Together with a small hope that a Brexit agreement would be reached on Thursday, equity markets across the world traded positively mid-week as the S&P500 once again had broken through the 3000 level on Thursday.

The Brexit “deal”, however, was stalled by the British Parliament.

The announcement by China that its economic growth rate had contracted further to 6percent during the third quarter against the previous quarter turned sentiment to the worse on Friday.

The Dow Jones index on Wall Street gave back some of its gains of the week as it traded almost 100 points down on Friday.

European stocks were all down on the pessimistic view that Brexit would fail. The FTSE 100 traded 0.4percent down on Friday. The DAX in Germany was down 0.3percent and the French CAC traded 0.8percent lower. Markets in the Far East also closed much lower.

At home, the introduction of Stage 2 load shedding by Eskom on Wednesday came as a shock to financial markets. Although the rand had moved more or less sideways, it could have been stronger in line with other emerging market currencies that had strengthened against the dollar.

SA Reserve Bank governor Lesetla Kganyago said on Thursday that the country may avoid a Moody’s rating cut in several weeks. This with the Treasury’s turnaround strategy policy document for the economy and support that Finance Minister Tito Mboweni was getting.

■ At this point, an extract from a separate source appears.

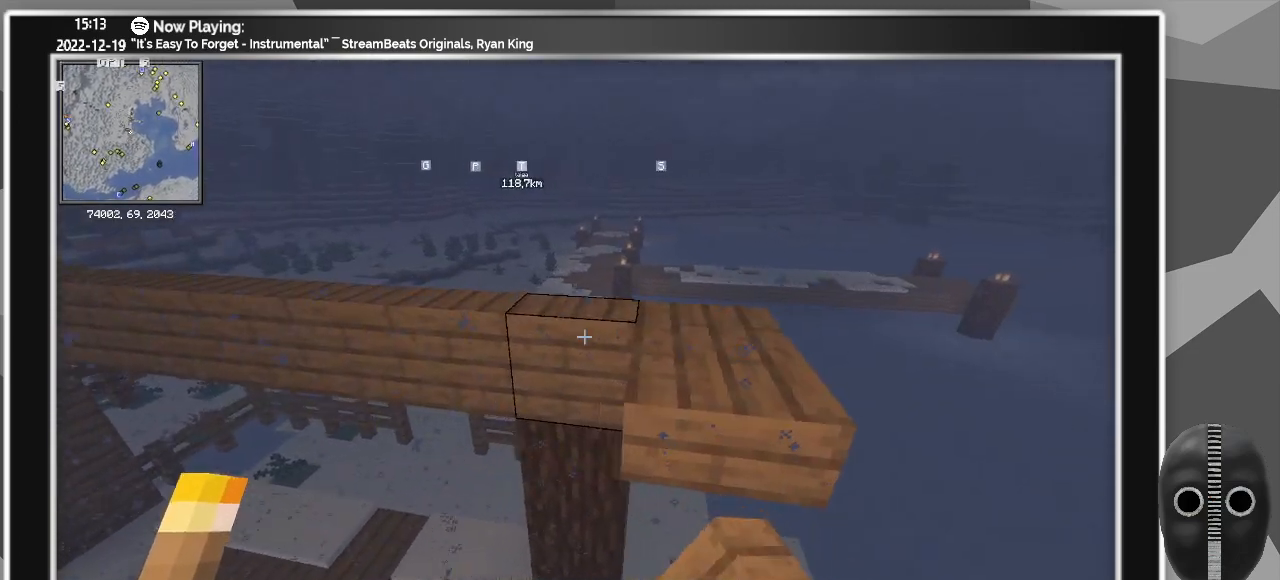
{"keys": [], "mouse": ["right"], "events": [[50, "a", "up"], [100, "mouse_right", "down"], [183, "mouse_right", "up"], [333, "a", "down"], [383, "mouse_right", "down"], [417, "a", "up"]]}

The FTSE/JSE All Share Index had a mixed week but had managed to end the week a marginal 186 points (0.3percent) higher at 55723. The Resources 10 index had lost 1.6percent due to the lower Chinese economic growth rate and softer resource prices. The stronger rand helped the Financial 15 index to gain 0.5percent, whereas both the Industrial 15 and the listed property index had ended the week flat.

The rand appeared stable, even though the Eskom saga brought some pressure. The local currency remained flat at R14.76 a dollar, although at one stage it traded at weaker levels than R15.

The possibility for a successful Brexit saw the rand soften against the euro from R16.31 to R16.48 and against sterling from R18.70 to R19.04.

The lower oil price helped keep prospects for fuel price relief next month alive. Until Thursday, the price of diesel was over-recovered by 7c a litre and 93 octane petrol by 10c a litre. The price of 95 octane, however, was still under-recovered by 4c a litre (over-recovery means that the price should fall).

This coming week, investors’ eyes will remain on Brexit, the release of most countries’ purchasing managers indices and the European Central Bank’s interest rate decision. At home, StatsSA will announce the inflation rate for September. Consensus is it will fall to 4.2percent from 4.3percent in August.

Chris Harmse is the chief economist at Rebalance Fund Managers.